Otra vez terminé hablando de Marlén. Mientras tomábamos la novena ronda de tequila, alguno de los tipos que se habían acercado a nuestra mesa comenzó a bajar la cabeza y a contar las calamidades y malas jugadas de días pasados: allí iba de nuevo l'homme, aguantando la respiración sólo para terminar gritando su inmaculada fragilidad, pensé a la par del limón entre mis labios. «Podrías haber dicho uno de los nombres que le inventaste para disimular un poquito», dijo uno de los míos que, como uno más de mis pocos amigos, descubrió mi popular mentira discretamente entre las risas y las pausas que acostumbramos al tomar. Lo habían notado, otra vez estaba hablado de Marlén. Otro extraño más que se terminaría por enamorar.
«Pensé que mis penas eran las más desgraciadas». ¿Y quién no iba a pensar lo mismo? Acabada la exposición de rencor y los brindis sin mañana, aquel compadre-de-una-noche hubiera podido sentirse tranquilo, mientras entre sus anécdotas y las «mías», Marlén siempre terminaba siendo la más alta cabrona de todas ellas. «La más alta cabrona de todas ellas», así, cantadito y mal pronunciado, dijo, en su notable acento norestense el cual relucía tragándose algunas letras y aferrándose a otras, justamente como él había hecho con las constantes inconformidades que le ocasionaba su musa, su hermosa, su «Pinche Ericka», siempre mandándolo a la jodida y siempre queriendo abrazarla aún más. «¿Y tú, todavía la amas, la buscas?», dijo mientras la mesera —que siempre nos atendía de mala manera— regresaba con una ya doceava ronda. «Se nota que la amabas, compañero, se nota que te jodió la vida»: muy franco el pelado. Me miraba con unos ojos verdes que me llevaban hasta Marlén, con su mirada felina y seductora, siempre invadiendo ese cuarto oscuro en donde pasaban mis deseos más desesperados y cómo, con ella, había logrado desarrollar al menos una docena más, todo a espaldas de su marido, su pinche borracho marido, un gran amigo sin duda.

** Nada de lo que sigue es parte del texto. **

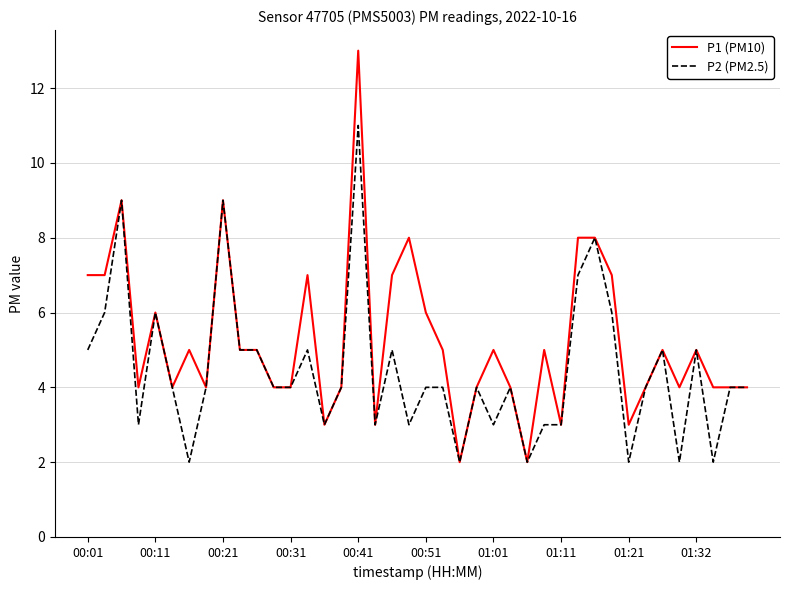

Which series has the widest spread of values?

P1 (PM10)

¿Amarla? ¿Pero qué no había escuchado nada el cabrón? Debía encontrarse totalmente dañado tras todas mis historias y cómo todos me escuchaban con sufrible perplejidad, pero ¿amarla, está usted seguro de que tendría que amarla, compañero?, deseaba responderle pero me quedaba sin decir nada mientras pensaba que se volvía una víctima más de los estragos de la mentira, del horrible sobre adorno que suelo añadir a las caderas y a las maneras de femme fatale que la formaban, que, aunque no lo necesitaba, siempre hacían de la velada una tragedia memorable.
Dejábamos la mesa y el sujeto me llevó hasta la salida con los chicos todavía detrás. Se había encargado de pagar una cuenta de seis horas de borrachera antes del tequila y comenzaba a llamar la atención en el lugar. Casi olvido que me llevaba del hombro pero el recuerdo vuelve cuando pienso en su mano gorda y temblorosa, entre las palabras que me iba diciendo sobre las mujeres y lo cansado que se encontraba. Había vuelto al país sólo para encontrarse con un divorcio, con catorce años perdidos y con más dinero que cualquiera, según sus palabras, sus quebradas palabras que iban cayendo una a una en mi camisa tras el desahogo, como quien vomita para sentirse libre en el hombro del mejor amigo. ¿Quién era ese hombre? Nunca lo sabré, pero en sus ojos notaba el brillo que todos ponen cuando me escucha hablar de Marlén: primero con esmero y, exitosamente, después con derrochable desdén.